Following this filtering step, gene counts were normalized using six different normalization methods: RPKM [7], RPKM followed by quantile normalization [25], TMM [8], RLE [9], RLE followed by RPKM, and UQ normalization followed by RPKM [11], all implemented in edgeR [33]. cqn and EDASeq (both available as Bioconductor packages) were applied to expression count data. Gene-expression FC was either calculated by dividing normalized expression levels (after adding 1.0 to both numerator and denominator and averaging over replicate samples in the treatment versus control comparisons) or estimated by edgeR regression model fit. Gene annotations were downloaded from GENCODE (v25 for Hs and vM10 for Mm) [34]. For genes with multiple transcripts, we took the length of the principal transcript (as defined by GENCODE’s annotation of principal and alternative splice isoforms [APPRIS] annotations [35]) or the length of the longest transcript if principal transcript is not defined for the gene.

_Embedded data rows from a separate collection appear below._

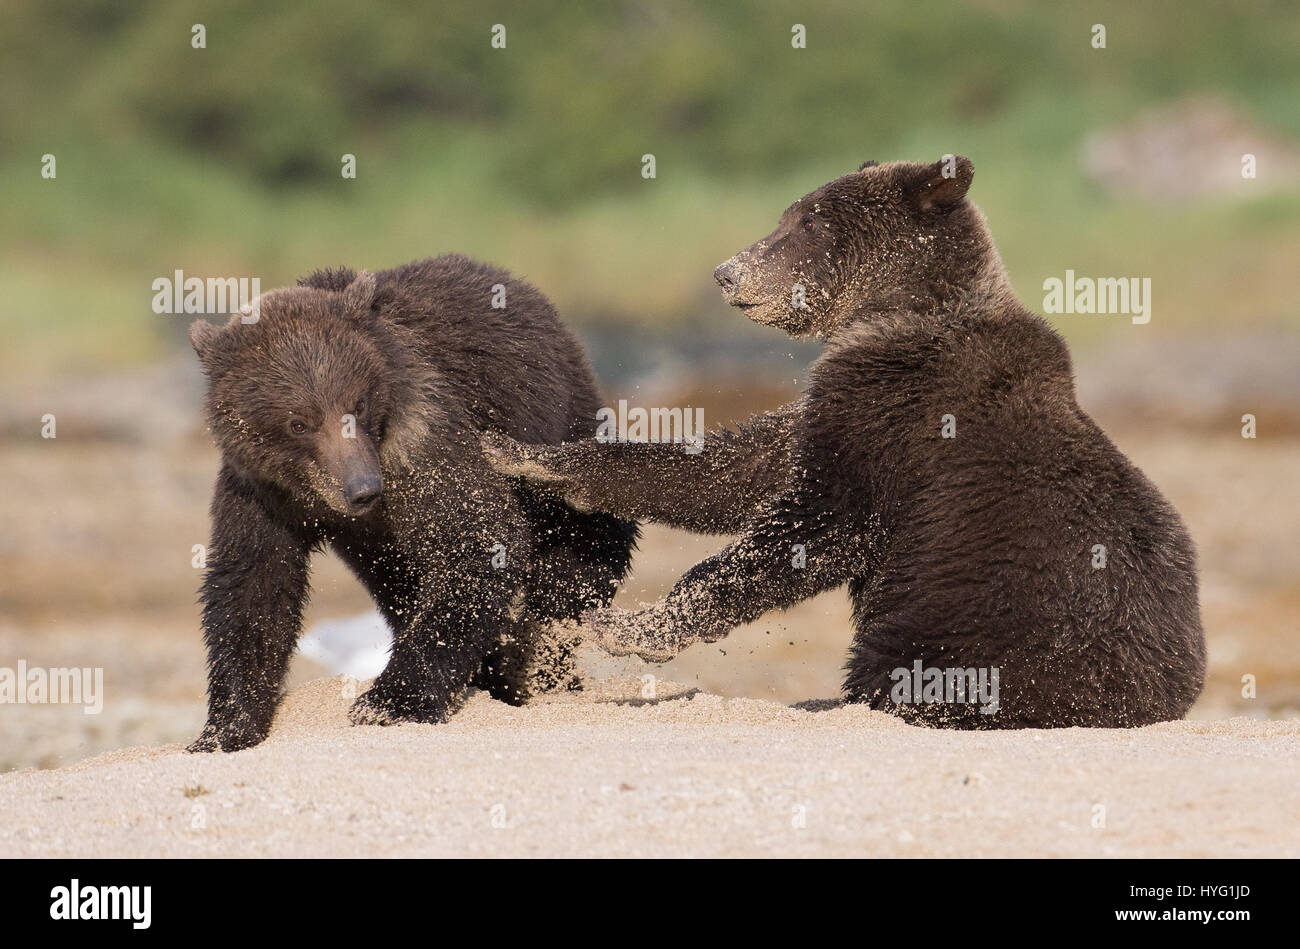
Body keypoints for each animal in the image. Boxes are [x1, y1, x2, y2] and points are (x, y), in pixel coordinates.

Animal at [187, 255, 638, 752]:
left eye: (358, 404)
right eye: (298, 422)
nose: (363, 488)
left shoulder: (421, 439)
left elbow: (477, 539)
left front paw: (389, 702)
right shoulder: (259, 489)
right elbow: (252, 585)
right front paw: (226, 726)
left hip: (560, 444)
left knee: (579, 559)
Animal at [483, 156, 1206, 728]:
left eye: (809, 221)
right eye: (788, 215)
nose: (727, 271)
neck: (894, 317)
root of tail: (1175, 694)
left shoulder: (897, 417)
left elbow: (817, 525)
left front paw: (633, 626)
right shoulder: (835, 405)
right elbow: (730, 471)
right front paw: (526, 456)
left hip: (981, 626)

All statistical analyses were performed in R. Statistical significance of Spearman’s correlation was calculated using the cor.test function.
Concise language and appropriate citations, inclusion of relevant analysis choice details (e.g. “For genes with multiple transcripts…”) without too much implementation detail.
Average examples¶
Example 1¶
Original:
On the GEO (Gene Expression Omnibus) website, the paper has the repository with accession Number GSE64403. The data was acquired by using the SRA toolkit. The sample data GSM1570702 was downloaded using the fastq-dump--split-files. The--split-filesis the argument that split the SRA file into two fastq files.
Writing is not concise, too little description of the data, and too much description of the methods.
Rewritten:
Paired end RNA-Seq data for the P0 timepoint sample (Dataset Accession GSM1570702) was downloaded using SRA toolkit from GEO (Series Accession GSE64403).
Example 2¶
Original:
The mapping process of the two give FASTQ files containing the RNA-seq paired end reads needed index files for the barcodes used in the RNA-Seq, in addition to annotation file of the reference sequence. Due to the computationally demanding nature of this process, a batch job script was coded to utilize number of tools available on the Shared Computer Cluster (SCC) (Table 5):
- Bowtie2: is a package for alignment based on Barrows-Wheeler algorithm, which allows a margin of mismatch and randomization that reduces the memory footprint. And therefor it is fast and described as greedy algorithm. Bowtie is not Reads splice aware [6].
- Tophat v2.1.1: is a splice junction mapper for RNA-Seq reads based on the aligner bowtie. Its job is to identify splice junctions between exons (Figure 5).
- Boost v1.58.0 is C++ library for string and text processing.
- Samtools V0.1.19: are tools to view, sort, merge and to get statistics on alignment files, that are kept in SAM format.
Unnecessary general description for methods section, too much implementation detail, Methods text should generally not include bullet points.
Rewritten:
Paired end FASTQ files were aligned against the mm9 reference genome with Bowtie2[6], followed by spliced alignment with Tophat[citation needed]. Alignment statistics were calculated using samtools.